Activity:
Only the lines from the first line of the data through the line containing "right:0; bottom:0; height:34px;" belong in the answer, transcribed exactly; pictures do not.

Top of Records provided

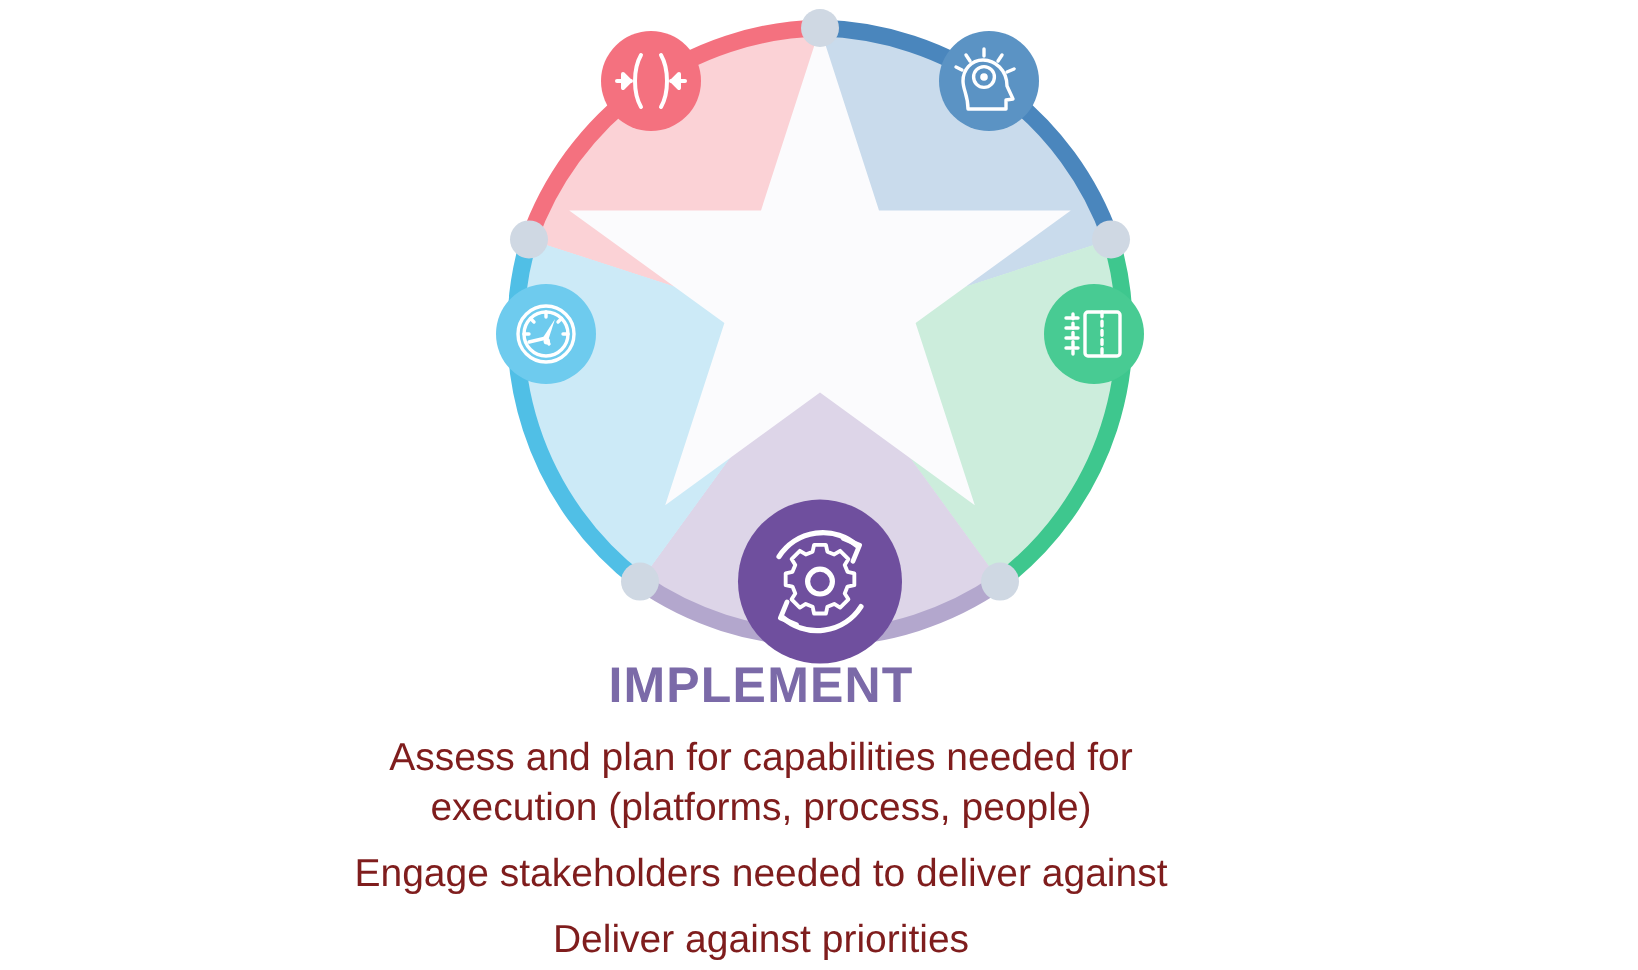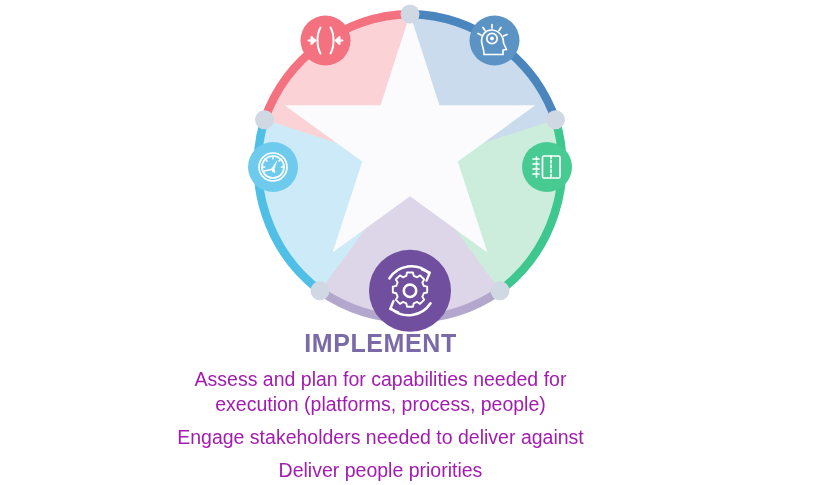--- a/index.html
+++ b/index.html
@@ -46,21 +46,21 @@
   #stage-title {
     font-size: 25px;
     font-weight: bold;
     letter-spacing: 0.6px;
     color: #7b6aa8;
     margin: 0 0 9px 0;
     line-height: 1.1;
   }
   .desc-line {
     font-size: 19.5px;
-    color: #a21caf;
+    color: #7f1d1d;
     line-height: 1.32;
     margin: 0 auto;
     max-width: 430px;
     font-weight: normal;
   }
   .desc-line + .desc-line {
     margin-top: 7px;
   }
   .desc-wide {
     max-width: 560px;
@@ -209,16 +209,16 @@
         </g>
       </g>
 
     </svg>
   </div>
 
   <div id="text-block">
     <h1 id="stage-title" style="color: rgb(123, 106, 168);">IMPLEMENT</h1>
     <p class="desc-line">Assess and plan for capabilities needed for execution (platforms, process, people)</p>
     <p class="desc-line desc-wide">Engage stakeholders needed to deliver against</p>
-    <p class="desc-line desc-wide">Deliver people priorities</p>
+    <p class="desc-line desc-wide">Deliver against priorities</p>
   </div>
 
 </div>
 
 </body></html>

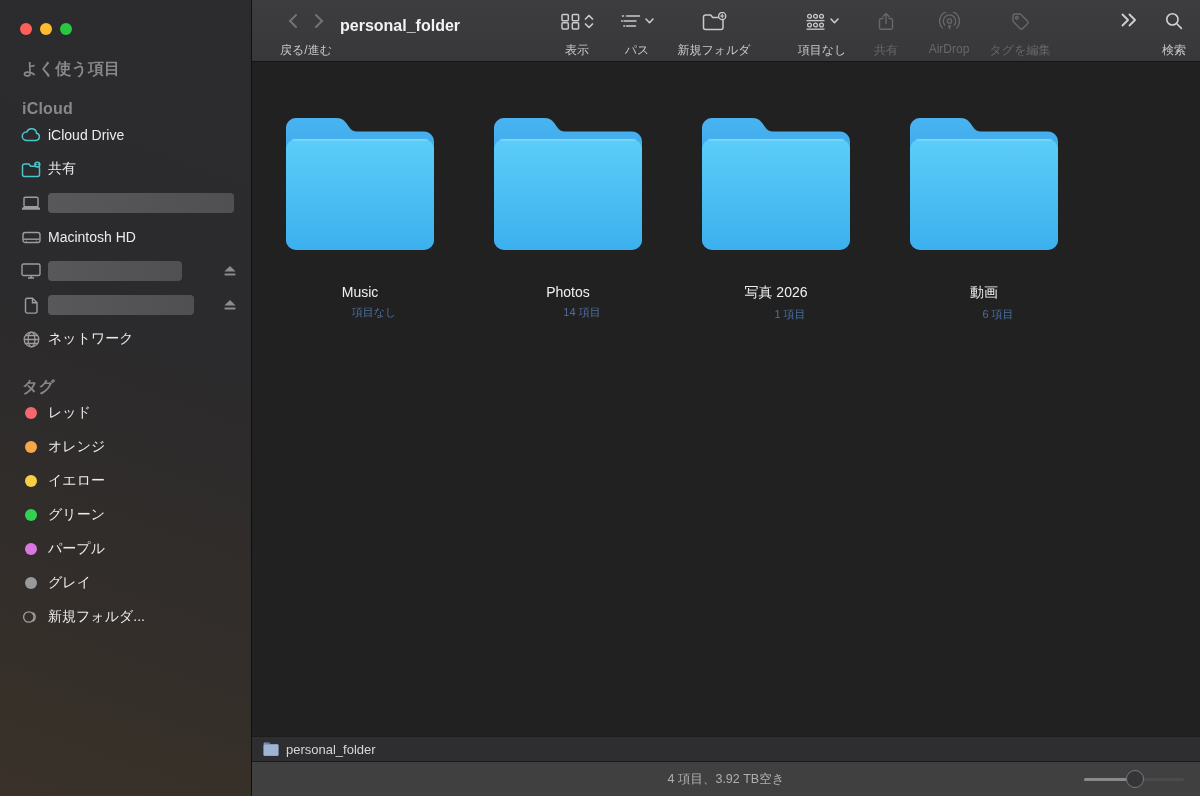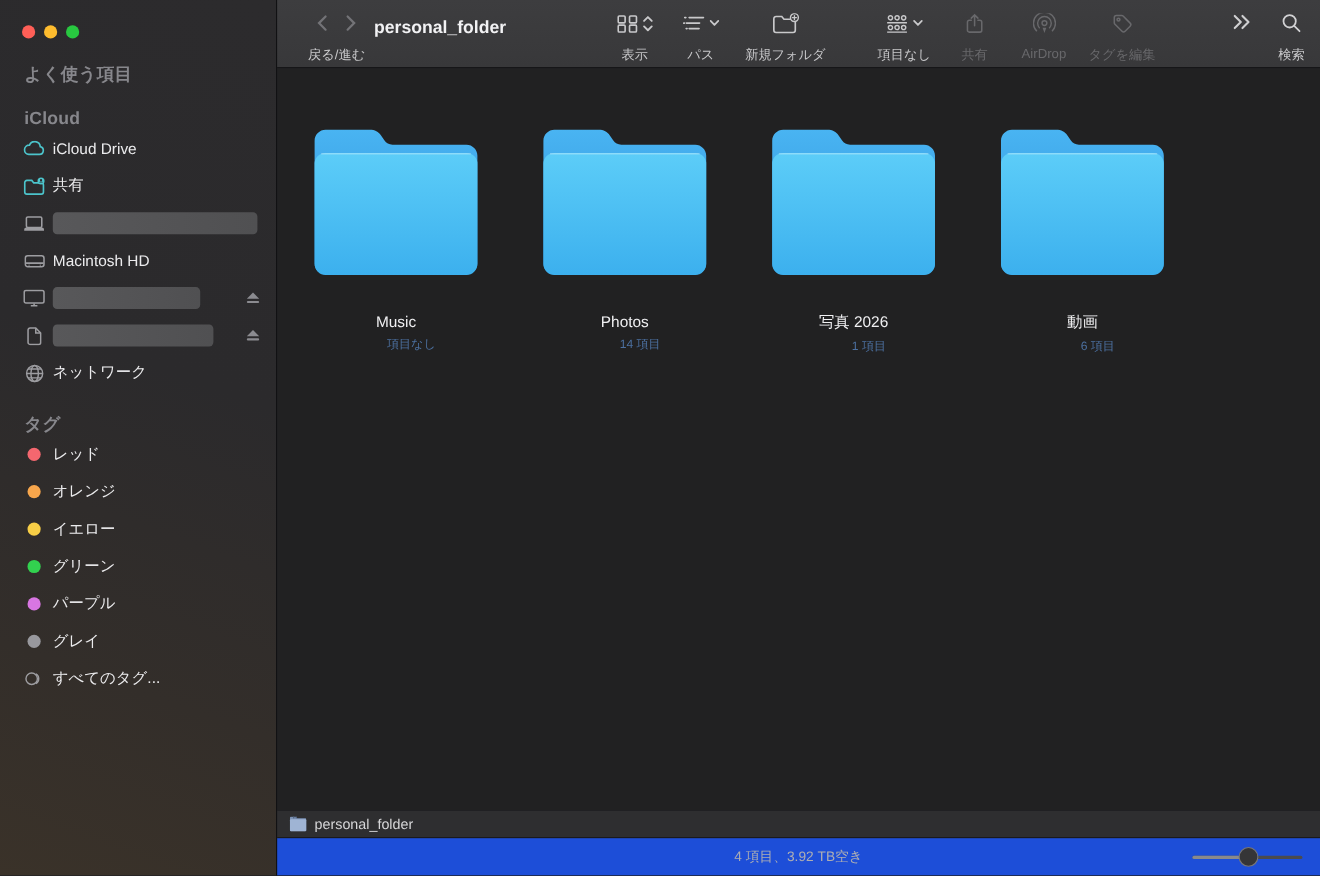--- a/index.html
+++ b/index.html
@@ -55,21 +55,21 @@
   .f-count { margin-top:5px; font-size:11px; color:#4c70a0; white-space:nowrap;margin-left:28px; }
 
   
   .pathbar { position:absolute; left:252px; right:0; bottom:34px; height:26px;
     background:#2e2e30; border-top:1px solid #1c1c1e; border-bottom:1px solid #19191b;
     display:flex; align-items:center; padding-left:11px; }
   .pb-text { margin-left:7px; font-size:13px; color:#d6d6d8; }
 
   
   .statusbar { position:absolute; left:252px; right:0; bottom:0; height:34px;
-    background:#1d4ed8; display:flex; align-items:center; justify-content:center; }
+    background:#404040; display:flex; align-items:center; justify-content:center; }
   .sb-text { font-size:12.5px; color:#aeaeb2; }
   .zoom-slider { position:absolute; right:16px; top:50%; transform:translateY(-50%);
     width:100px; height:20px; }
   .zs-track { position:absolute; left:0; right:0; top:9px; height:3px;
     border-radius:2px; background:#4b4b4d; }
   .zs-fill { position:absolute; left:0; top:9px; height:3px; width:50px;
     border-radius:2px; background:#8a8a8c; }
   .zs-knob { position:absolute; left:42px; top:1px; width:18px; height:18px;
     border-radius:50%; background:#353537; border:1.5px solid #76767a; }
 
@@ -222,21 +222,21 @@
           </span>
         <span class="slabel">グレイ</span>
       </div>
       <div class="srow">
         <span class="sicon">
           <svg width="18" height="14" viewBox="0 0 18 14" fill="none" stroke="#9d9da1" stroke-width="1.3">
               <circle cx="6.8" cy="7" r="5.2"></circle>
               <path d="M10.6 2.5 a5.2 5.2 0 0 1 0 9"></path>
             </svg>
         </span>
-        <span class="slabel">すべてのタグ...</span>
+        <span class="slabel">新規フォルダ...</span>
       </div>
     </div>
   </aside>
 
   <header class="toolbar">
     <div class="backfwd">
       <div class="bf-arrows">
         <span>
           <svg width="10" height="16" viewBox="0 0 10 16" fill="none" stroke="#737377" stroke-width="2" stroke-linecap="round">
               <path d="M8 2 L2 8 L8 14"></path>

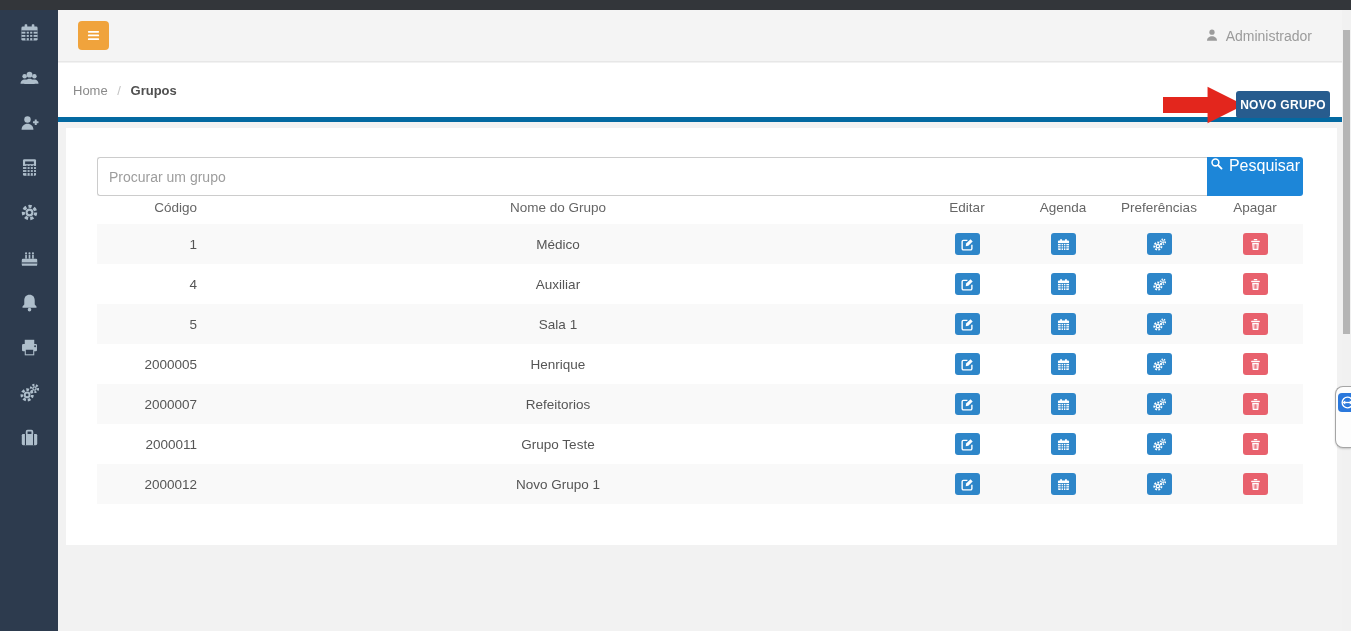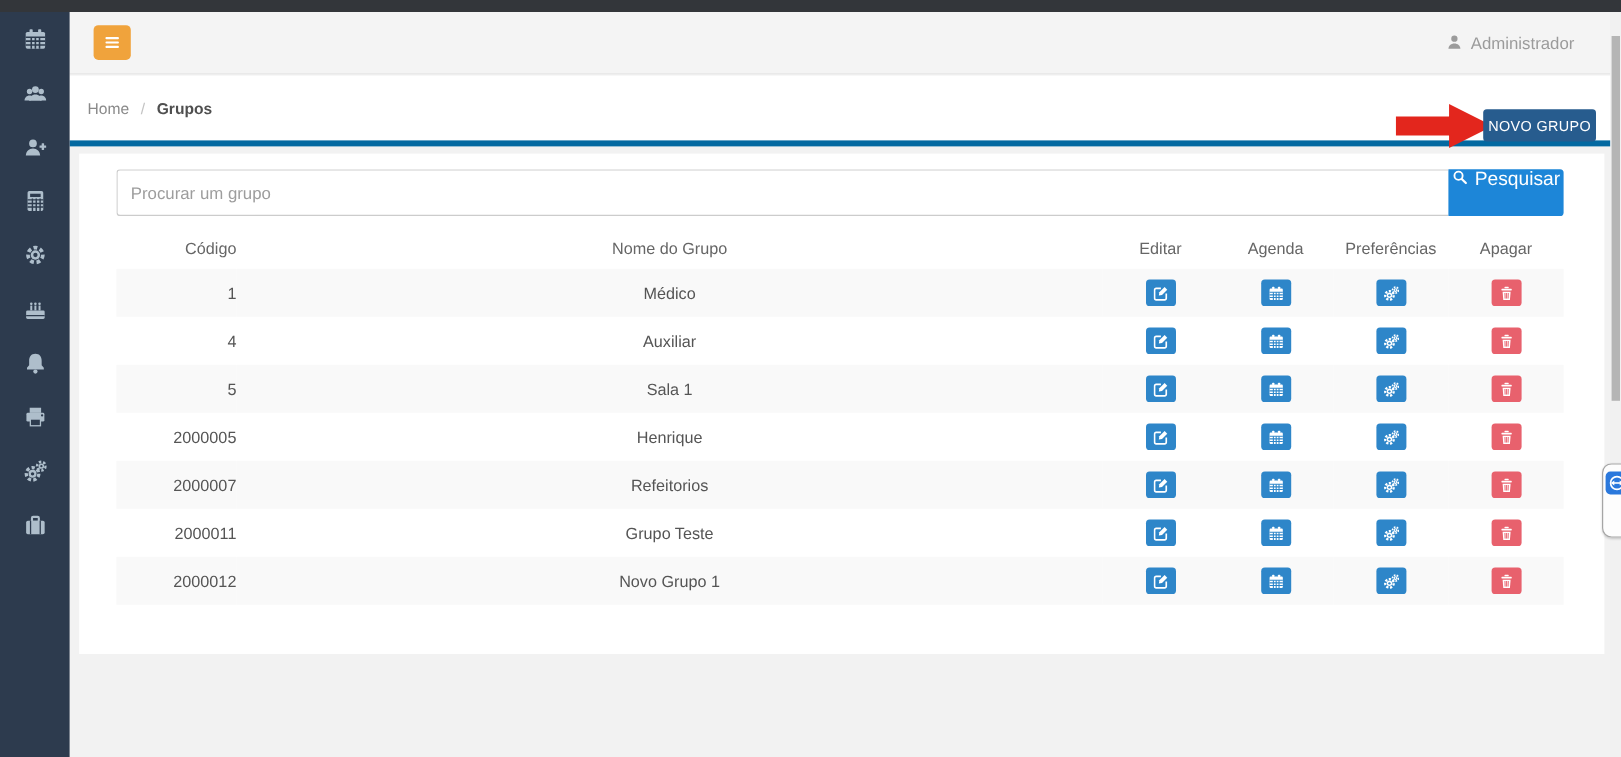--- a/index.html
+++ b/index.html
@@ -27,26 +27,26 @@
   .patient-input::placeholder { color:#a2a2a2; }
   .user-box { margin-left:auto; margin-right:30px; display:flex; align-items:flex-start; gap:7px; color:#9b9b9b; font-size:14px; cursor:pointer; }
   .user-box svg { width:14px; height:14px; }
 
   
   .breadbar { position:absolute; left:58px; top:63px; width:1284px; height:59px; background:#fff; border-bottom:5px solid #0369a1; z-index:20; }
   .crumbs { position:absolute; left:15px; top:20px; font-size:13px; color:#8a8a8a; }
   .crumbs .sep { color:#c3c3c3; margin:0 6px; }
   .crumbs .current { color:#4f4f4f; font-weight:700; }
   .crumb-link { cursor:pointer; }
-  .new-group-btn { position:absolute; right:12px; top:28px; width:94px; height:27px; background:#275c8e; color:#fff; border:none; border-radius:3px; font-size:12px; font-weight:400; letter-spacing:.3px; cursor:pointer; font-family:inherit; }
+  .new-group-btn { position:absolute; right:12px; top:28px; width:94px; height:27px; background:#275c8e; color:#fff; border:none; border-radius:3px; font-size:12px; font-weight:700; letter-spacing:.3px; cursor:pointer; font-family:inherit; }
   .red-arrow { position:absolute; right:98px; top:23px; width:81px; height:38px; background:#e3261d; clip-path:polygon(0% 29%, 55% 29%, 55% 2%, 100% 50%, 55% 98%, 55% 71%, 0% 71%); }
 
   
   .card { position:absolute; left:66px; top:128px; width:1271px; height:417px; background:#fff; z-index:10; }
-  .searchrow { position:absolute; left:31px; top:13px; right:34px; height:39px; display:flex; }
+  .searchrow { position:absolute; left:31px; top:29px; right:34px; height:39px; display:flex; }
   .group-input { flex:1; border:1px solid #ccc; border-right:none; border-radius:3px 0 0 3px; padding:0 11px; font-size:14px; color:#555; outline:none; font-family:inherit; }
   .group-input::placeholder { color:#9d9d9d; }
   .search-btn { width:96px; background:#1d86d8; color:#ffffff; border:none; border-radius:0 3px 3px 0; font-size:16px; display:flex; align-items:flex-start; justify-content:center; gap:6px; cursor:pointer; font-family:inherit; }
   .search-btn svg { width:13px; height:13px; }
 
   .tablewrap { position:absolute; left:31px; top:62px; right:34px; }
   table { width:100%; border-collapse:collapse; font-size:13.5px; color:#555; table-layout:fixed; }
   col.c-codigo { width:100px; } col.c-nome { width:722px; } col.c-act { width:96px; }
   th { height:34px; font-weight:400; color:#666; text-align:center; }
   th.left, td.left { text-align:right; padding-left:8px; }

Bottom of Records provided

The completed task:
--- a/index.html
+++ b/index.html
@@ -46,21 +46,21 @@
   #stage-title {
     font-size: 25px;
     font-weight: bold;
     letter-spacing: 0.6px;
     color: #7b6aa8;
     margin: 0 0 9px 0;
     line-height: 1.1;
   }
   .desc-line {
     font-size: 19.5px;
-    color: #a21caf;
+    color: #7f1d1d;
     line-height: 1.32;
     margin: 0 auto;
     max-width: 430px;
     font-weight: normal;
   }
   .desc-line + .desc-line {
     margin-top: 7px;
   }
   .desc-wide {
     max-width: 560px;
@@ -209,16 +209,16 @@
         </g>
       </g>
 
     </svg>
   </div>
 
   <div id="text-block">
     <h1 id="stage-title" style="color: rgb(123, 106, 168);">IMPLEMENT</h1>
     <p class="desc-line">Assess and plan for capabilities needed for execution (platforms, process, people)</p>
     <p class="desc-line desc-wide">Engage stakeholders needed to deliver against</p>
-    <p class="desc-line desc-wide">Deliver people priorities</p>
+    <p class="desc-line desc-wide">Deliver against priorities</p>
   </div>
 
 </div>
 
 </body></html>

--- a/index.html
+++ b/index.html
@@ -55,21 +55,21 @@
   .f-count { margin-top:5px; font-size:11px; color:#4c70a0; white-space:nowrap;margin-left:28px; }
 
   
   .pathbar { position:absolute; left:252px; right:0; bottom:34px; height:26px;
     background:#2e2e30; border-top:1px solid #1c1c1e; border-bottom:1px solid #19191b;
     display:flex; align-items:center; padding-left:11px; }
   .pb-text { margin-left:7px; font-size:13px; color:#d6d6d8; }
 
   
   .statusbar { position:absolute; left:252px; right:0; bottom:0; height:34px;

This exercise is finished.